[Stored items]
____________

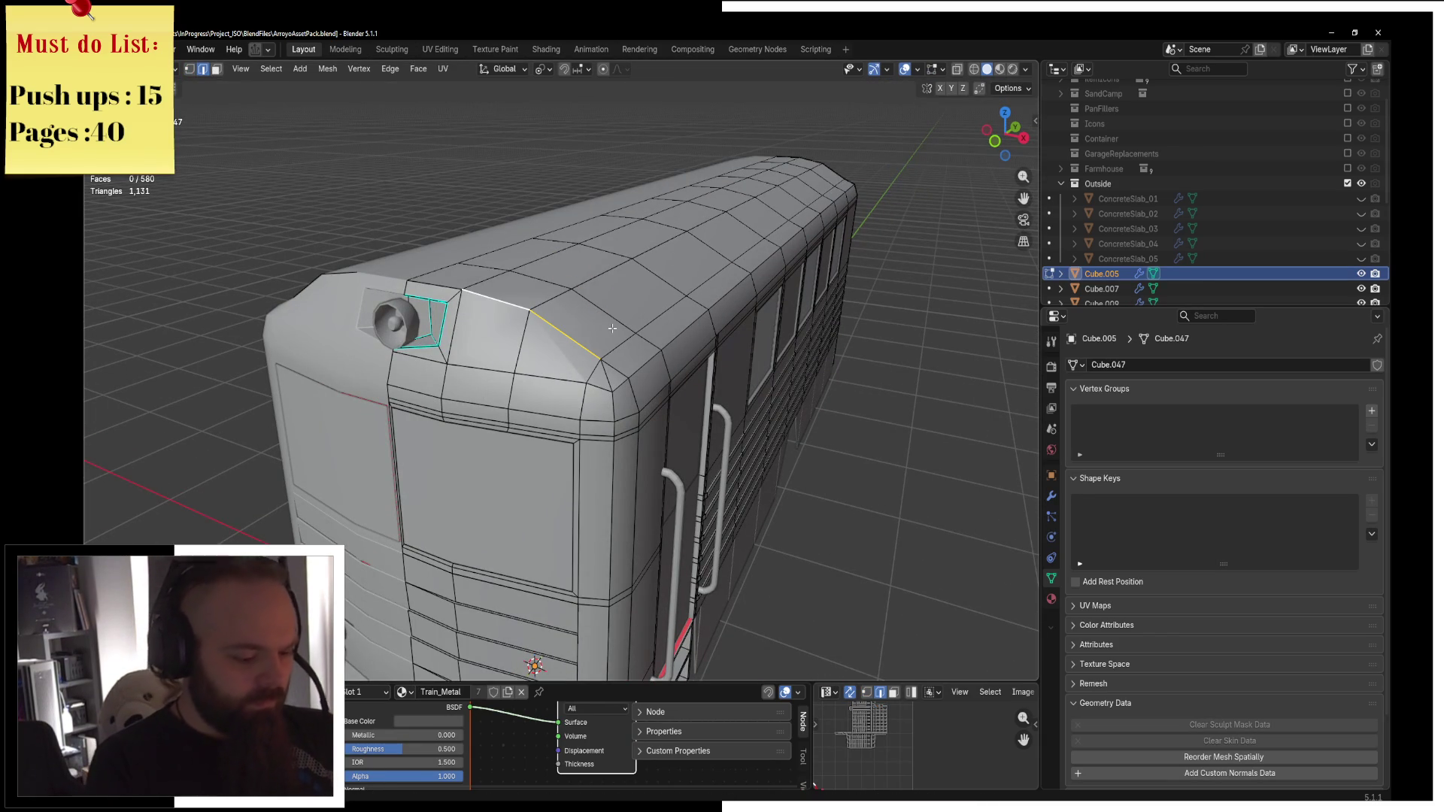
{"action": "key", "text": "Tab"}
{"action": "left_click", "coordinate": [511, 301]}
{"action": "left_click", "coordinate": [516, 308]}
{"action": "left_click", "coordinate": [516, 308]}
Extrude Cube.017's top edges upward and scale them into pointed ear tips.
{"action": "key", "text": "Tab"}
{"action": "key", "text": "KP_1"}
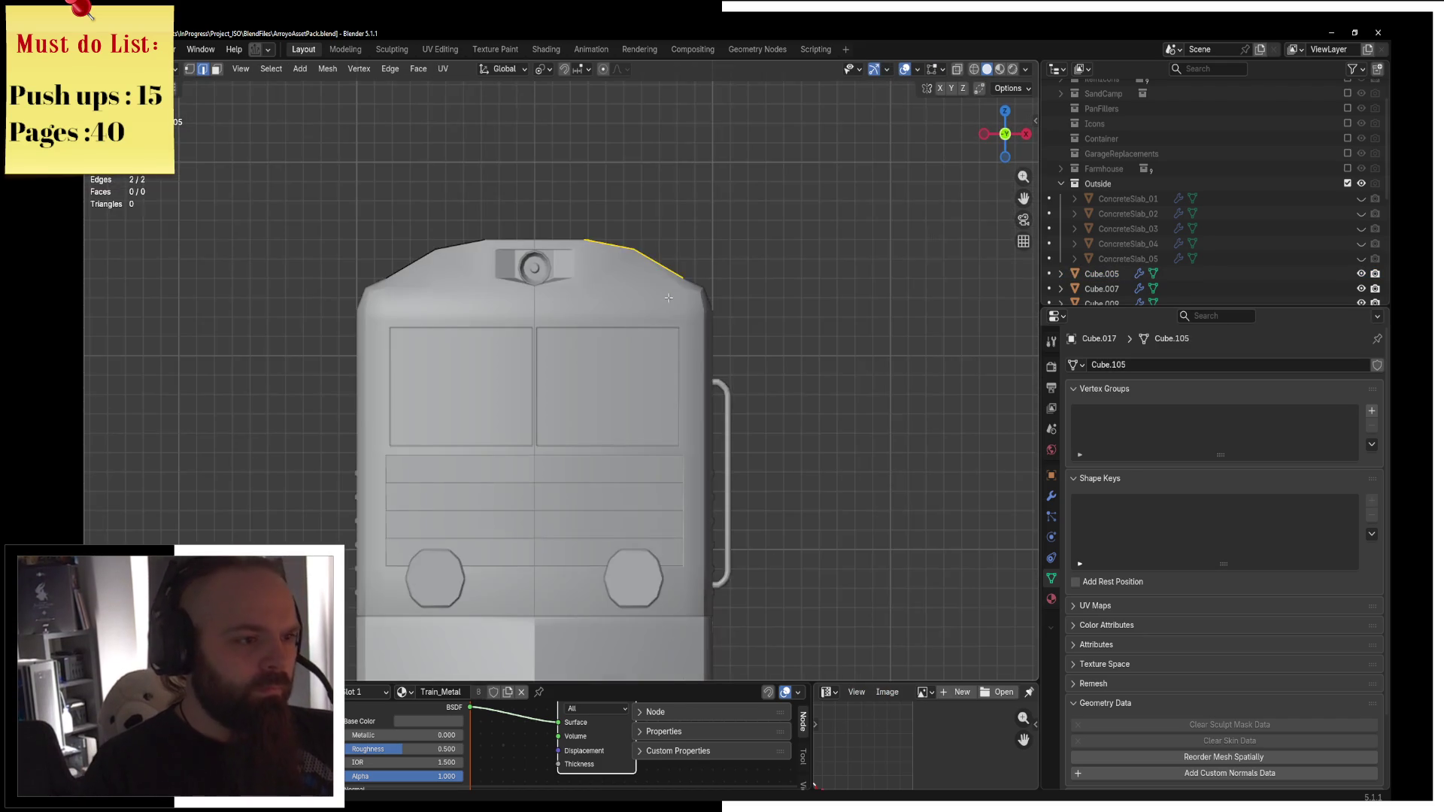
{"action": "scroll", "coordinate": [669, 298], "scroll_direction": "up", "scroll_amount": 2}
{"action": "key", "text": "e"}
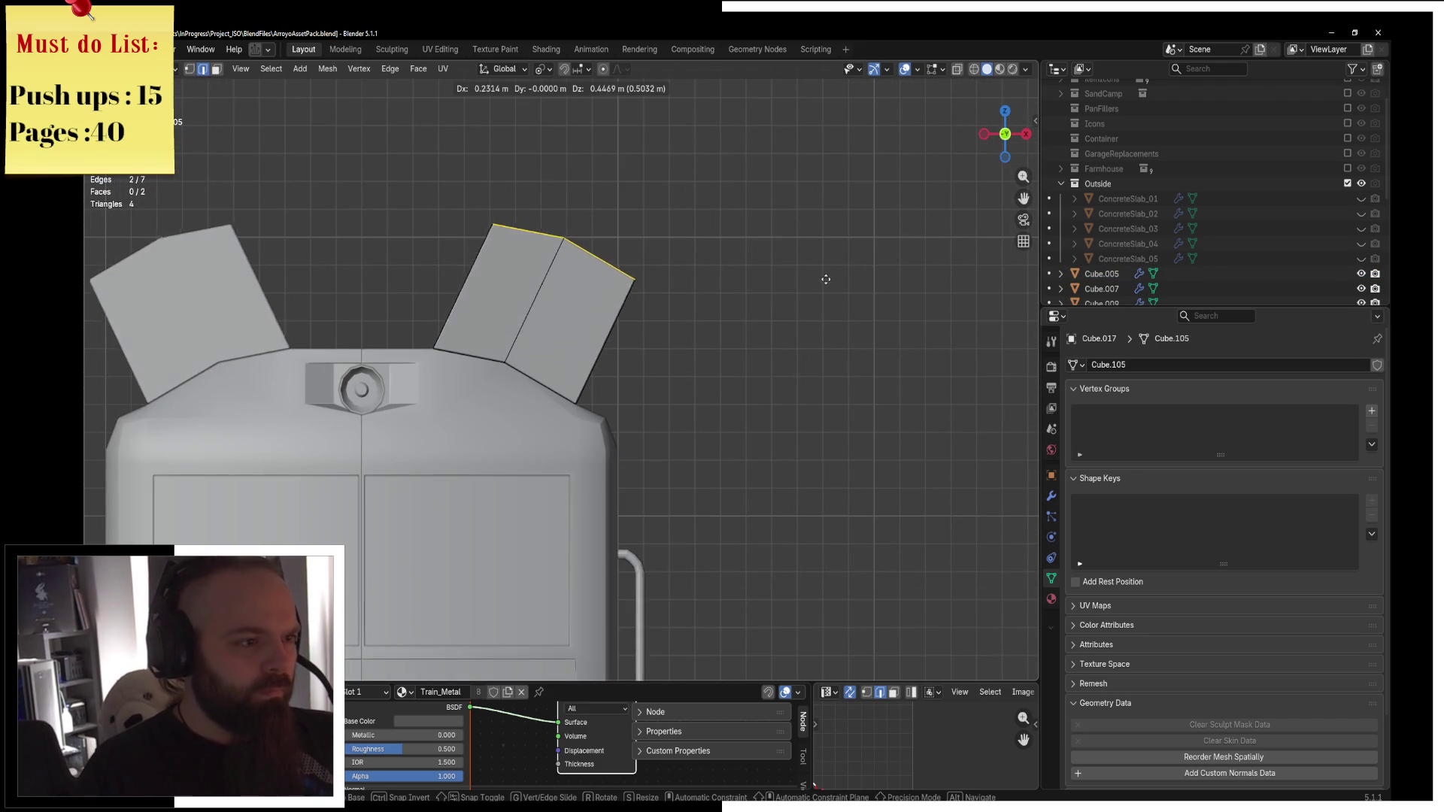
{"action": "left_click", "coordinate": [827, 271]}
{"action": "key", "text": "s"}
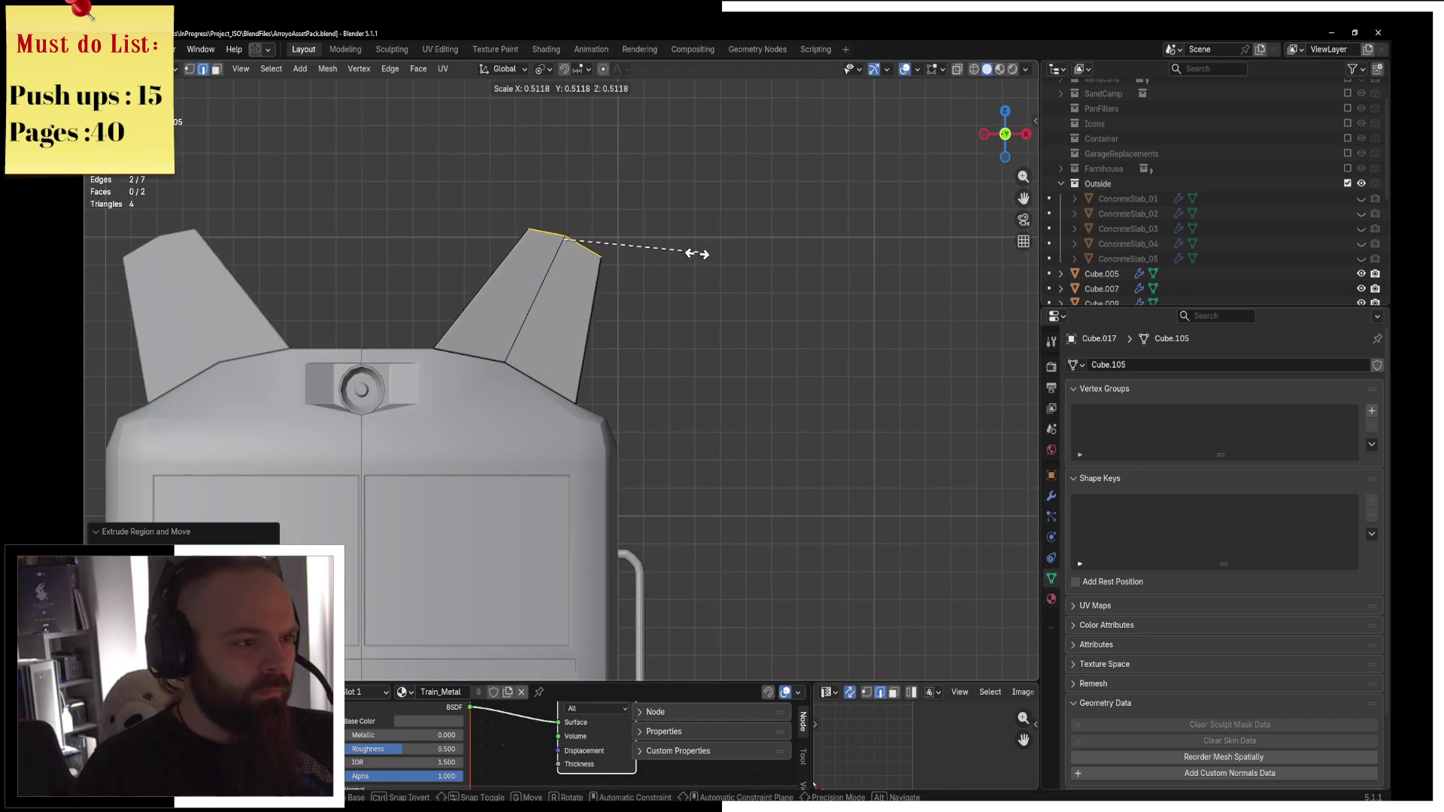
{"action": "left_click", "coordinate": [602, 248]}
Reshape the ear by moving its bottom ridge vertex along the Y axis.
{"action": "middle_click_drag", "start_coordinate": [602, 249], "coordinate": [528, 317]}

____________

Would you copy every entry exactly as it stands, leaving out the pictures?

# SOLUTION FOR THIS PROBLEM
{"action": "key", "text": "Tab"}
{"action": "left_click", "coordinate": [511, 301]}
{"action": "left_click", "coordinate": [516, 308]}
{"action": "left_click", "coordinate": [516, 308]}
Extrude Cube.017's top edges upward and scale them into pointed ear tips.
{"action": "key", "text": "Tab"}
{"action": "key", "text": "KP_1"}
{"action": "scroll", "coordinate": [669, 298], "scroll_direction": "up", "scroll_amount": 2}
{"action": "key", "text": "e"}
{"action": "left_click", "coordinate": [827, 271]}
{"action": "key", "text": "s"}
{"action": "left_click", "coordinate": [602, 248]}
Reshape the ear by moving its bottom ridge vertex along the Y axis.
{"action": "middle_click_drag", "start_coordinate": [602, 249], "coordinate": [528, 317]}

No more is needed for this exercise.